Conversely, socioeconomic inequality and poor voter turnout are associated with worse self-reported health. Overwhelmingly, people of color, people with disabilities, low-income Americans, the uninsured and young people are those most likely to experience voter disenfranchisement and barriers to voting.

Pediatricians are uniquely suited to illustrate the direct connection between health equity and voting. We witness the effects of public policies on our patients, their families and communities. Through this lens, we can see how civic engagement and voting are vital to advancing health equity.

The AAP's campaign, in collaboration with the AAP Section on Minority Health, Equity and Inclusion, provides Academy members with the information and tools to add their voices to this effort. The effort is nonpartisan and focuses on what all children need to thrive and what elected leaders can do to make that possible.

Pediatricians can help mobilize peers, patients and parents to vote. Health equity is on the ballot, and the health of children depends on our civic engagement.

Following are ways you can get involved, educate yourself about what is at stake and encourage others to vote with children's futures in mind on Nov. 3:

  • Make sure you are registered to vote and are aware of your state's requirements, deadlines and absentee voting options. Visit www.vote.org for information.
  • Encourage others to register to vote and have what they need to cast their ballot on Election Day.
  • Share messages on social media about why you plan to vote like children's futures depend on it using the hashtag #VoteKids.
  • Check out the resources available for medical professionals from VotER, a nonprofit, nonpartisan voter registration effort at www.Vot-ER.org. The AAP is partnering with the organization this year.
  • Write an op-ed to your local newspaper about what is at stake for children's health and the important connection between health equity and voting.

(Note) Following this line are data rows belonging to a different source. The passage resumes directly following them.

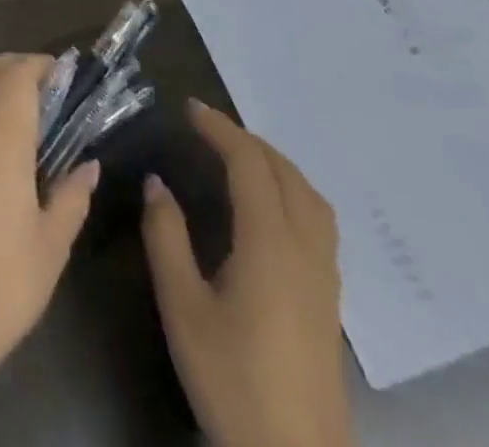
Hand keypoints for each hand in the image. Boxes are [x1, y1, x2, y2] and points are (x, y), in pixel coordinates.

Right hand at [141, 101, 354, 446]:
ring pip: (310, 196)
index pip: (249, 164)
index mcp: (269, 244)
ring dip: (275, 163)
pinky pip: (318, 221)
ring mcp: (325, 276)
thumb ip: (166, 237)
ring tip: (238, 156)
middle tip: (207, 128)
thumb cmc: (233, 380)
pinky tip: (268, 208)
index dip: (220, 129)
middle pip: (285, 173)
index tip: (188, 109)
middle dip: (247, 140)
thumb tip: (157, 183)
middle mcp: (305, 249)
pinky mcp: (330, 300)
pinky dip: (292, 190)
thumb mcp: (183, 307)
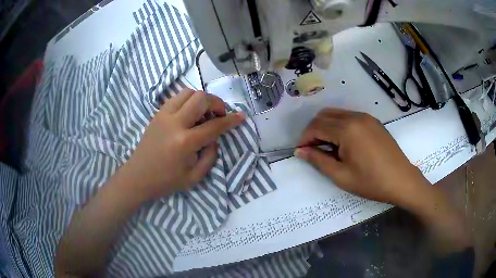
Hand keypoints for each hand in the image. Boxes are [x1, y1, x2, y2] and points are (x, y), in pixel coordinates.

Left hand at [121, 89, 244, 201]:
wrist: (138, 177)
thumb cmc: (166, 181)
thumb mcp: (195, 177)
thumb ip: (210, 155)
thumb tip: (215, 138)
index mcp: (185, 142)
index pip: (214, 125)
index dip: (231, 120)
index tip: (241, 116)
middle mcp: (175, 123)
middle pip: (201, 98)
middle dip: (216, 103)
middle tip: (219, 114)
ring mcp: (164, 115)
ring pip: (188, 92)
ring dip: (201, 99)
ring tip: (204, 113)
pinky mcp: (157, 113)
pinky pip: (177, 97)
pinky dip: (188, 101)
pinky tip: (190, 114)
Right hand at [295, 108, 428, 206]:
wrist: (401, 180)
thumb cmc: (371, 182)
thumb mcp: (341, 175)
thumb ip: (318, 160)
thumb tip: (300, 151)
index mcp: (347, 129)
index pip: (316, 126)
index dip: (305, 138)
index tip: (300, 151)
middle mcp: (355, 116)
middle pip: (324, 115)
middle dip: (313, 130)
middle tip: (312, 149)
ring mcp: (366, 117)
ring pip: (337, 114)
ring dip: (326, 126)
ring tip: (326, 147)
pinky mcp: (373, 121)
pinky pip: (349, 117)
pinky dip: (339, 125)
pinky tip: (343, 142)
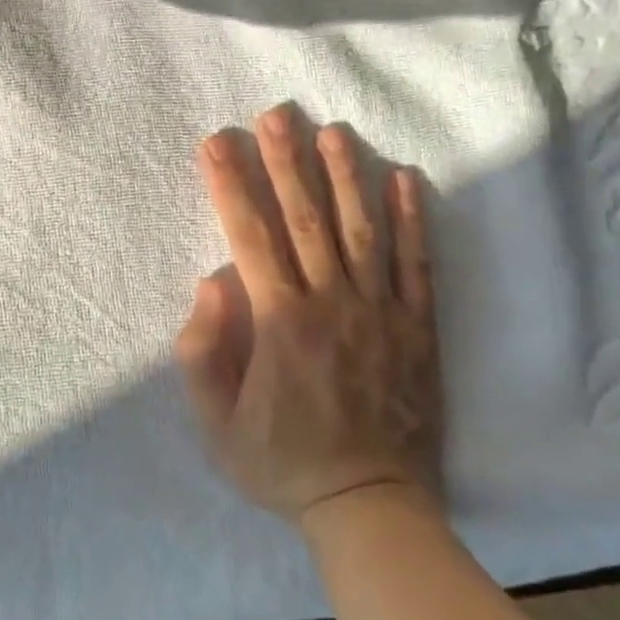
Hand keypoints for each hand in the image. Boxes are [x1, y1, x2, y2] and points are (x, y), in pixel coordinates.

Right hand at [176, 105, 444, 526]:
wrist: (370, 505)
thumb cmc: (285, 464)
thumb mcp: (217, 426)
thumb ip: (203, 353)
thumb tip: (211, 281)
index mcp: (280, 323)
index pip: (249, 238)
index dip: (231, 185)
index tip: (217, 142)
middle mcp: (331, 303)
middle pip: (305, 219)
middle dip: (287, 161)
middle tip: (277, 114)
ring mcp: (379, 310)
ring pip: (361, 228)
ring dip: (346, 175)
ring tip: (333, 130)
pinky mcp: (416, 325)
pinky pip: (416, 263)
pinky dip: (412, 219)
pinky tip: (404, 178)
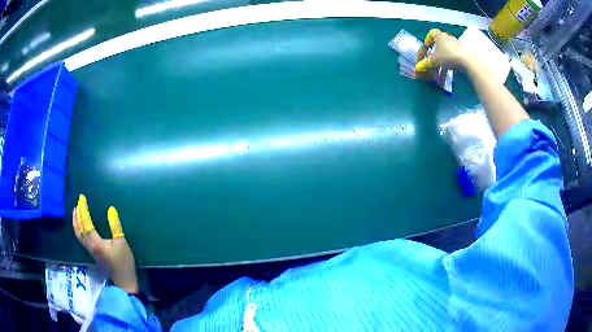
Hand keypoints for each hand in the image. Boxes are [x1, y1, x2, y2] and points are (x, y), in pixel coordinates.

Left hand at [72, 194, 138, 293]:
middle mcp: (90, 245)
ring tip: (76, 211)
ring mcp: (90, 250)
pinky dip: (78, 228)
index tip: (82, 198)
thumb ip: (115, 226)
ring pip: (78, 234)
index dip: (83, 210)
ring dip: (76, 221)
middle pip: (79, 228)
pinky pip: (81, 238)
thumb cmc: (123, 262)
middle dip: (78, 214)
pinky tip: (80, 225)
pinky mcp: (92, 252)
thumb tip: (110, 209)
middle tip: (78, 202)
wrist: (124, 281)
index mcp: (96, 242)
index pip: (86, 223)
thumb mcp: (122, 242)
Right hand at [415, 29, 473, 72]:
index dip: (428, 40)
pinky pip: (454, 58)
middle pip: (439, 45)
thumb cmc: (448, 56)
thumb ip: (426, 63)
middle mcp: (448, 38)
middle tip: (432, 64)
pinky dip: (450, 65)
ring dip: (442, 63)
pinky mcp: (464, 53)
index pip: (431, 33)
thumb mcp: (434, 60)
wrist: (468, 61)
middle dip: (435, 56)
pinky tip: (449, 74)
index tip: (427, 48)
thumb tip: (418, 68)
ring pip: (446, 54)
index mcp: (439, 36)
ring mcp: (457, 45)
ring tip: (441, 75)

The AAP campaign website, www.aap.org/VoteKids, has all of this information and more, including information on key child health issues and their ties to health equity, questions to ask candidates, voter registration resources, sample social media messages and other tools to help pediatricians share the importance of voting.

The Academy will continue to keep members informed of new Get Out the Vote opportunities and resources as the election approaches.

Drs. Chomilo and Kumar are members of the AAP Section on Minority Health, Equity and Inclusion. Drs. Jeung and Jones are members of the section’s executive committee.